Expanding Access to Data Visualization for the Visually Impaired
Extracting insights from massive datasets to answer questions and make decisions is the primary objective of data science. These insights often involve the production of data visualizations that offer a better understanding of the subject matter by shifting the focus from numerical values to graphical elements.
However, not everyone has equal access to these data visualizations. This barrier often impedes blind or visually challenged students seeking to pursue the field of data science.
Niklas Elmqvist, a professor in the College of Information Studies (iSchool) with an appointment in the University of Maryland Institute for Advanced Computer Studies (UMIACS), is addressing this problem head on by developing and evaluating new tools that can provide visually challenged high schoolers in Maryland with better access to visualization data. His work is supported by a $2 million contract with the state’s Department of Education.

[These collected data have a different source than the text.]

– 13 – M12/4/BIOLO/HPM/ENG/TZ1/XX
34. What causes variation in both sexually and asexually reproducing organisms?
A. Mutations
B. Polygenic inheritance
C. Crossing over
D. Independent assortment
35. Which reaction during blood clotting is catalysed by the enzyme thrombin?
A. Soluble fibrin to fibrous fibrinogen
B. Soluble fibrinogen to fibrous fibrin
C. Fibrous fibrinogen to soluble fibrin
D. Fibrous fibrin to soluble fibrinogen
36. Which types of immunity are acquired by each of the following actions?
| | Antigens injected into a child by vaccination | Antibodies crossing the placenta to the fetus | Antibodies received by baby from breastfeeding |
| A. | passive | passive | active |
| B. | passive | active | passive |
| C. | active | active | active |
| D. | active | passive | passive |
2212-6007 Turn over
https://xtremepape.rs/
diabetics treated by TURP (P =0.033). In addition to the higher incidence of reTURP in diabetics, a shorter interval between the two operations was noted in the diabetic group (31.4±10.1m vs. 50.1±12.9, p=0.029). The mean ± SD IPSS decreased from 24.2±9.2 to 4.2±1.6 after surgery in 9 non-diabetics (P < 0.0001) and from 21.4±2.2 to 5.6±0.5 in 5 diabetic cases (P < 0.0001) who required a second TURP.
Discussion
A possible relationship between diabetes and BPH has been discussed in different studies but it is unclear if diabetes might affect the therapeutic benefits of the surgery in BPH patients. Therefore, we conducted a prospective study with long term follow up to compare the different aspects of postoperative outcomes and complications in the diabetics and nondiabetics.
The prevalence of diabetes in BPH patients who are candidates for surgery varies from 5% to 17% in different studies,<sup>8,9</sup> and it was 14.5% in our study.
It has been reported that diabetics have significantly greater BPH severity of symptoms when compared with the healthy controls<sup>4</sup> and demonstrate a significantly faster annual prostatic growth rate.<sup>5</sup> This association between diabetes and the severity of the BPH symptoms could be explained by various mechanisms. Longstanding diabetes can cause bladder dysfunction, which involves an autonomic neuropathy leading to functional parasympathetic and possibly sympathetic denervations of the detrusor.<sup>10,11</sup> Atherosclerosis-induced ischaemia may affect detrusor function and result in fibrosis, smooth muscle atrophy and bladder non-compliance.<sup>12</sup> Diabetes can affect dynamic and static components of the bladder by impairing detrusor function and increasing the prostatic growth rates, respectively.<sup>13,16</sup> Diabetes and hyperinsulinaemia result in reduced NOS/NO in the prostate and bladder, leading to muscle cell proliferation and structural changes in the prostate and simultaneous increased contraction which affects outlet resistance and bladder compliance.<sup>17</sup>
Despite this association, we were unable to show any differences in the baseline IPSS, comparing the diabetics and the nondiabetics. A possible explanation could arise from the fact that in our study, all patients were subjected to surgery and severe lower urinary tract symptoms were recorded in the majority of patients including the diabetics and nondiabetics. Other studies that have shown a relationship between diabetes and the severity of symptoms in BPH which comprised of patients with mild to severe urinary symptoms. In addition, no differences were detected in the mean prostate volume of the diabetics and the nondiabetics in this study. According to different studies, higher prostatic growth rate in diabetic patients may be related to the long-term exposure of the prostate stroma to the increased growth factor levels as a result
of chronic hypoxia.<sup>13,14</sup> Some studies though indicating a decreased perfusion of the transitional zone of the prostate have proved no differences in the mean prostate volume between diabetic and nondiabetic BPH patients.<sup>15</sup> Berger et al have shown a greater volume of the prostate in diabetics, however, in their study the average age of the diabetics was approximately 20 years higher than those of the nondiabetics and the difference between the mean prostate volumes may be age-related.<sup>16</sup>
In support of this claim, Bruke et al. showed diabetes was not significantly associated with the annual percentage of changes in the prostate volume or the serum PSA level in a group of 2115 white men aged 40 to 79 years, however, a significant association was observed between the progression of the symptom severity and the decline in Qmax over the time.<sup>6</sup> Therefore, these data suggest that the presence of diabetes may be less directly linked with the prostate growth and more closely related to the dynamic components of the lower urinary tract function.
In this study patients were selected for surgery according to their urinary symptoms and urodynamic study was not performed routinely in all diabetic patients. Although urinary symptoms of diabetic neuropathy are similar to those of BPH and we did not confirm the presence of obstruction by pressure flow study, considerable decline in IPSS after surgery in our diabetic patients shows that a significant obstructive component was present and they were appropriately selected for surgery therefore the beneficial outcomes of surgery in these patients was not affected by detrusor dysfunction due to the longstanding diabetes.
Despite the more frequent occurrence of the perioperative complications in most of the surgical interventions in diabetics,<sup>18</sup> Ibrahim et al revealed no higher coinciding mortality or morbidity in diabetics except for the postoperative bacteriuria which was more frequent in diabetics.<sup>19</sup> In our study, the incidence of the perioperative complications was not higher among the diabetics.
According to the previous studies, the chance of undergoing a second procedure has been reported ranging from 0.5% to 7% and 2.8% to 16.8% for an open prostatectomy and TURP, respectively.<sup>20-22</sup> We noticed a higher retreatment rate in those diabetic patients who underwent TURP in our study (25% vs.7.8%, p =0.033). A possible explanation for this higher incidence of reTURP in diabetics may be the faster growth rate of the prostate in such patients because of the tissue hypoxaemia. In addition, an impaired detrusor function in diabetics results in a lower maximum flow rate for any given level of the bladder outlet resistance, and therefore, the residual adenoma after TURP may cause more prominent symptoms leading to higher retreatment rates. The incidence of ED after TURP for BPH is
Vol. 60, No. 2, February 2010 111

Computer scientists Andreas Stefik and Sina Bahram, representing the companies Data11y and Prime Access Consulting, respectively, are tasked with creating the new data visualization materials and coursework; while Elmqvist and the iSchool’s fourth-year doctoral student Pramod Chundury are in charge of evaluating the developed materials.
Elmqvist’s research in this area dates to 2018 when a blind student registered for his data visualization class. “It was illuminating, and took me completely by surprise,” he says. “Only then did I see the elephant in the room, and it had always been there.”
There are many data science materials for sighted users that simply cannot be easily replicated for blind users, Elmqvist says. For the coursework to be accessible, a solution must afford the ability to read the data in charts, interpret and communicate workflows, facilitate interactions with the data, and describe the visualizations.
While screen readers—software programs that read text with a speech synthesizer—can navigate tables, they are not scalable to large datasets. Braille displays are not congruous with this task either.
Sensory substitution is a general assistive technology approach to replace one sense with another, and could be used to substitute visual information with tactile or auditory information.
For example, using sound representation, a pitch might represent the height of a bar in a bar chart—the higher the pitch, the higher the bar. Yet many of the current sensory substitution techniques are not scalable because they take too much time to create, are too costly, or are not widely available.
In 2020, Elmqvist covered this topic extensively at a community TedxTalk that took place at Montgomery-Blair High School in Silver Spring, Maryland.
Now his team is building upon other work that was undertaken more than a decade ago by UMD faculty members Ben Shneiderman, Catherine Plaisant, Jonathan Lazar, and others. A tool they built, called iSonic, creates an audio version of a map that allows a user to execute sweeps from left to right to hear various pitches that represent the data.
The new project will scale this idea to mobile devices, and include more types of data representations. One focus of their work will be facilitating the interaction between the user and the data. For example, sighted users interact in a variety of ways with charts and other representations of data like zooming in, selecting points, filtering the data and more.
Their work seeks to identify these types of interactions and then make them accessible to blind users through other means, including both sound and haptic feedback, allowing for inputs via keyboards and touchscreens.
Although this project is to develop and evaluate new data visualization materials for high school students in Maryland, the team hopes their work will be eventually scaled up to the national level.